[Start of Attachment]

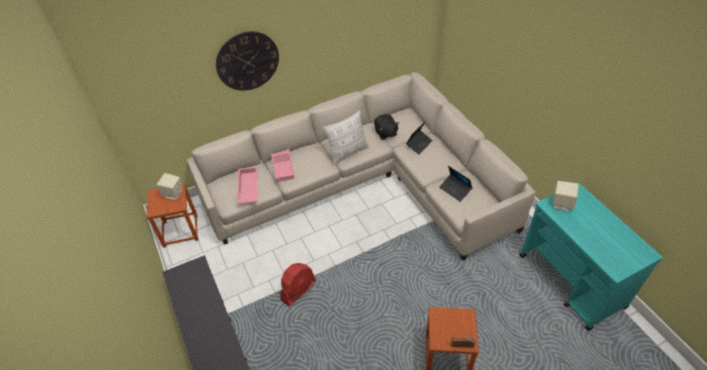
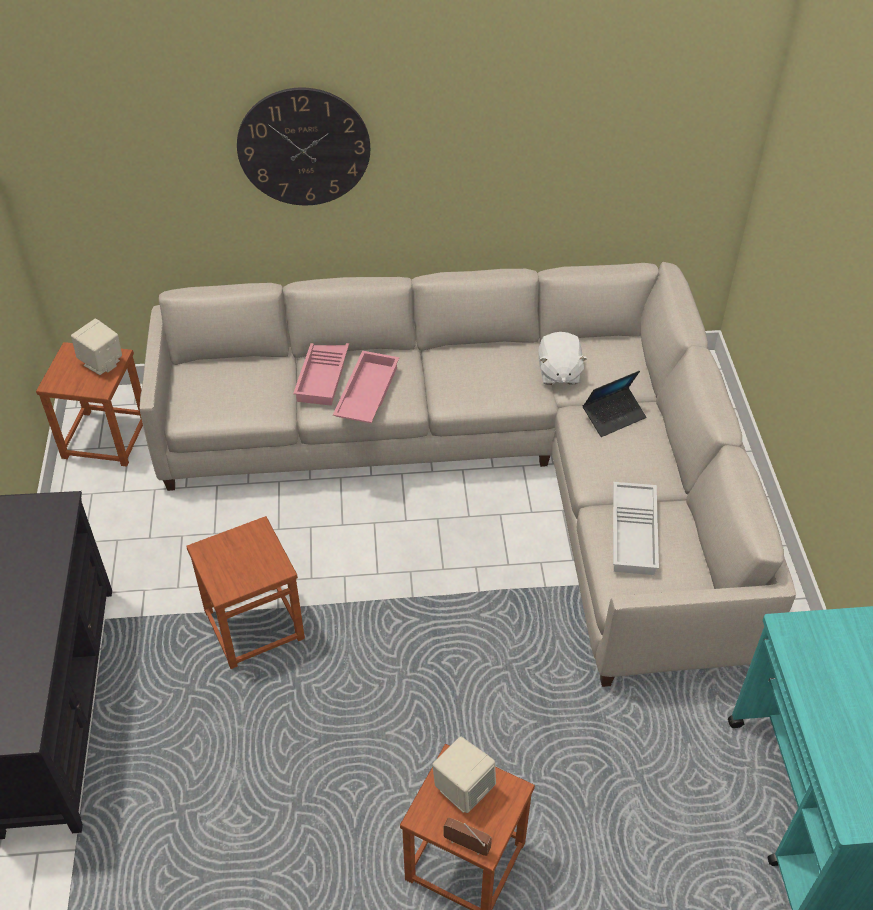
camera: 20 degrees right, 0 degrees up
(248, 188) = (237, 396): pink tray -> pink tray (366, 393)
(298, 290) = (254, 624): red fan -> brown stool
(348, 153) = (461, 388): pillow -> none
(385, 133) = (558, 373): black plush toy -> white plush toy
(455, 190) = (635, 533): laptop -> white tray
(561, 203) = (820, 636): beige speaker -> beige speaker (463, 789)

[End of Attachment]
[Start of Attachment]

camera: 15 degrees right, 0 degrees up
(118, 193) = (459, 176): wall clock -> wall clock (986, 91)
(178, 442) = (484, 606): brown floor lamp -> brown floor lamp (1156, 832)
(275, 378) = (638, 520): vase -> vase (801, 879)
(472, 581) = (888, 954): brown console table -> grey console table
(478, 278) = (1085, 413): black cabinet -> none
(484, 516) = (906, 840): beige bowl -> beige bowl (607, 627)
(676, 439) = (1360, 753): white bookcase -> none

[End of Attachment]

TASK REQUIREMENTS: In the data above, retype exactly and only the lines between the one holding "(118, 193) = (459, 176): wall" and the one holding "(472, 581) = (888, 954): brown", inclusive.

RESULT OF THIS EXERCISE:
(118, 193) = (459, 176): wall clock -> wall clock (986, 91)
(178, 442) = (484, 606): brown floor lamp -> brown floor lamp (1156, 832)
(275, 378) = (638, 520): vase -> vase (801, 879)
(472, 581) = (888, 954): brown console table -> grey console table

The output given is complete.